Texte de Raymond CORTAT édité en 1938. L’Auvergne chez elle et à travers le monde.
« La terre Sainte ….Elle englobe à peu près les cantons de Riom-es-Montagnes, Condat-en-Feniers, Allanche, ainsi que les communes limitrophes. Les « voyageurs » partent de la ferme après les grands travaux d’été, et rentrent au printemps. Certains s’adonnent exclusivement au commerce de la toile. Ils se rendent de préférence en Bretagne, en Normandie, en pays picard, régions où l’on ne fait qu’une grande lessive dans l’année ; mais ils parcourent aussi l’Est, le Midi, le Bordelais, et par l’Espagne atteignent le Maroc et l’Algérie.Avant-guerre, ( donc celle de 14-18 puisque Cortat écrit en 1938 ) ceux-ci traitaient déjà pour vingt-cinq millions d’affaires ; l’on m’affirme que la corporation vendait les trois-quarts de la production textile du Nord. Comment naquit ce commerce ?
Il y a soixante-quinze ans ( soit vers 1860 ), les confins du Cézallier et de l’Artense ne portaient pas le nom de « terre sainte » qu’on leur a donné depuis. Les merciers-colporteurs, « fléaux de la société par leur mauvaise foi et leur inconduite », notait un vertueux sous-préfet sanflorain, ne s’étaient pas encore élevés au rang de « marchands de toile ». Volontiers les flétrissaient-on de termes méprisants : leveurs, rouleurs, ou colleurs, – tromper l’acheteur se disant en argot de métier « pratiquer la colle ». Le colporteur chargeait sa marchandise sur le dos. La balle de drap à l’épaule, parfois la « brassière » de parapluie en bandoulière, telle un carquois, il déambulait de logis en logis, vendant, raccommodant, troquant la baleine de monture, fort recherchée.
Le hasard voulut qu’un de ces chineurs, M. Genestoux, de Marcenat, séjournât dans un hôtel où des juifs belges avaient leur quartier général. Il les observa, s’aperçut qu’ils emportaient chaque matin de gosses quantités de toile, n’en rapportaient guère. Voilà l’Auvergnat sur les dents. Il essaie d’entrer en relation avec ses voisins. Méfiants, ils se dérobèrent. Genestoux mena secrètement son enquête, ne craignit point de visiter sur leurs traces les mêmes maisons, s’informa des prix, connut la façon dont ils établissaient les traites, fit comme eux, d’abord, puis mieux qu’eux. Entre temps il alertait ses compatriotes. Qu’il s’agisse de sonner de la trompette dans les cortèges royaux, d’aller à la pique ou de vendre de la toile, dés qu’un Auvergnat découvre un moyen nouveau de réalise, il n’a rien de plus pressé que de l’exploiter avec ceux de son village.

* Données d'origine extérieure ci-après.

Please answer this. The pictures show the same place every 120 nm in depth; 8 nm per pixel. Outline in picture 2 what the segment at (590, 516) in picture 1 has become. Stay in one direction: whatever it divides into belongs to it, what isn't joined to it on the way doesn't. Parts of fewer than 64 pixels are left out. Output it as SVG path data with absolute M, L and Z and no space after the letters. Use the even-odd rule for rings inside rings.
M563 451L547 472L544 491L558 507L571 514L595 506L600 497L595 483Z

Du mercier-colporteur au marchand de toile, il y a mieux qu’une question de titre. Le premier n’était qu’un commerçant de fortune ; le second a sa personnalité bien marquée parmi les diverses catégories d’émigrants : le « bougnat », le « bistrot », le « ferrailleur », restent Auvergnats cent pour cent. Le marchand de toile ne manque pas d’accointance avec le Gaudissart balzacien. Parce qu’il s’introduit dans les milieux sociaux « distingués », ses manières se polissent, s’affinent. Chez lui l’Auvergnat se mâtine de Normand, s’embrume de Breton, s’ensoleille de verve méridionale, se pénètre de froideur lorraine, sans cesser au fond de rester lui-même. Car le complexe psychologique de la race facilite son adaptation à tous les tempéraments, comme sa nature physique le prédispose à tous les climats.
Le leveur n’eut d’abord pour monture que le cheval de Saint-François. Par la suite il s’adjoignit un attelage. On imagine ces tapissières, leurs coffres profonds, bourrés de marchandises : draps de lit, linge commun et de luxe, vêtements de travail. Aujourd’hui, le marchand de toile roule en auto. C’est à qui possédera le coach le mieux racé, la plus élégante villa : témoignages de la réussite ; les diplômes du voyageur. A le voir s’affairer, pendant l’été, aller et venir dans sa voiture de grande marque, on oublie ce que représente de labeur acharné une si complaisante ostentation. L’huis obstinément clos, le client dont il faut amadouer la méfiance, déverrouiller la résistance ; et les randonnées sur tous les chemins, par tous les temps. De retour à l’hôtel, il lui faut s’enfermer dans sa chambre, ouvrir le registre des comptes, inscrire les commandes et les transmettre, relancer les mauvais payeurs. Depuis la guerre, des difficultés nouvelles ont surgi : mévente des produits agricoles dans le monde paysan ; chômage, cherté de la vie, dans le monde ouvrier. Pour tenir, le voyageur s’est adapté. Avec la toile, les vêtements, il offre aujourd’hui des meubles, de la literie, des cuisinières, des postes de T.S.F., des fusils de chasse. Il concurrence le grand magasin. Il livre à domicile, accorde des facilités de paiement, échelonné ou même reporté, peut vendre à prix égal des articles de qualité supérieure, ses frais généraux se réduisant au séjour à l’hôtel et à l’entretien des voitures.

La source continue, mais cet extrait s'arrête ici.